The technology behind xLabs was built by 2 additional co-founders – the scientists – Alan Zhang and David Rawlinson – who thought it would only take 3 months to build the algorithm. In reality, it was 18 months until they had a working prototype and were ready to launch an MVP.

Research & Choosing a Market

There are many applications for the technology including the ability for people without the use of their hands to control a computer using their eyes & head. Of course, Joe & Steve needed to choose which market to go after.

In conducting user research, they realised the technology could be really useful for UX research and began down the road of SaaS eye tracking heatmaps.

The research also held two important findings – privacy concerns & ease of use.

It was important that they were ‘privacy by design’ and the end user explicitly turning on the camera. They are very careful to store only the output of the analysis (not the camera data).

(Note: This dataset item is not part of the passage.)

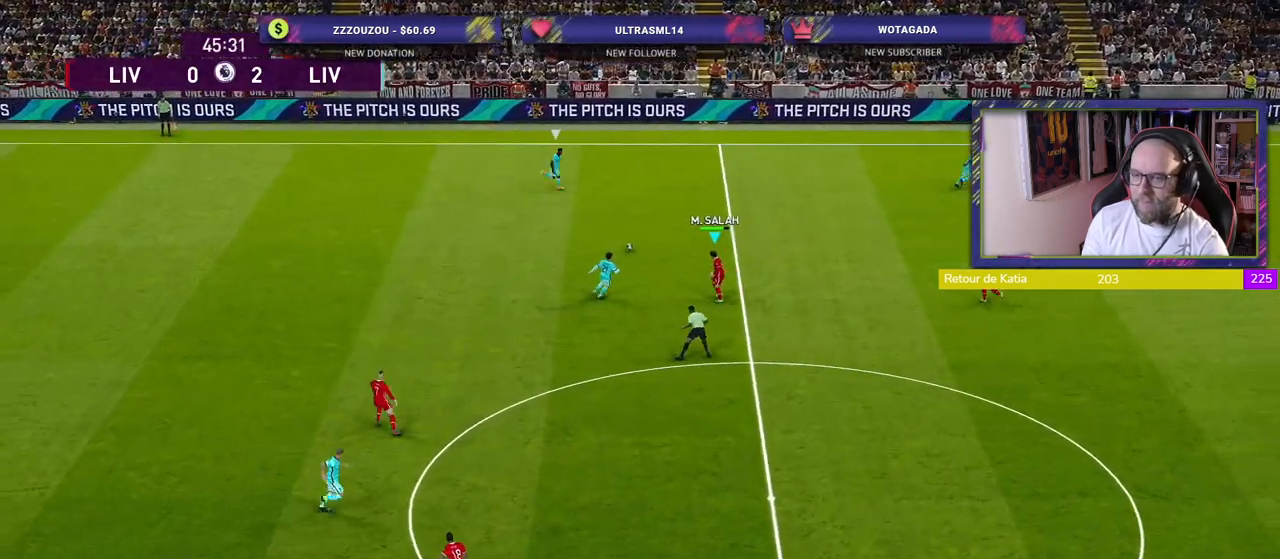
{"buttons": ["R2"], "left_stick": "up-right", "right_stick": "center", "events": [[100, "L1", "down"], [240, "L1", "up"]]}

Everything is either discarded or left on the local machine.

They also found users hated downloading the software to their desktop and so they very quickly switched to a Chrome extension with a much lower barrier to use.

How to go to market?

In a ‘build it & they will come’ moment, they thought users would flock to them once they launched the SDK – but nothing happened.

It turned out they needed to be able to show people how the software worked instead of just describe it. This is when they began working with a proof of concept model.

They built enough tools to show the features & functionality & then partnered with organisations like Loop11 who could benefit from the technology learnings.

It was during this time they found out that their key persona – the UX person – was not an adopter because external UX studies were seen as a more ‘formal research event’ conducted post ideation by which time ownership had passed to the business. There was also resistance to change based on a perception of, ‘what can I learn here that I don’t get from mouse/click tracking’ that Joe & Steve need to explain.

This is when Joe and Steve got more heavily involved in the next evolution of the product and the design to pivot on this first approach.

In tackling these two aspects Joe and Steve used some early adopters to reveal both the advantages of eye-tracking over click-tracking and remove the biases of previous design methods.

Eye-tracking technology reveals there is much to learn about how users engage with their computer screen without relying on their mouse any more. Changes to our behaviour driven both by touch technology and the increased density of information applied to websites has moved us away from pairing our hands/mouse with our consumption of the page.

We finished up the evening with questions & a chance for everyone to try the software themselves. For those of you who couln’t make it please check out what xLabs are all about via their Chrome extension or Developer SDK.

Thanks so much to Xero who hosted this month!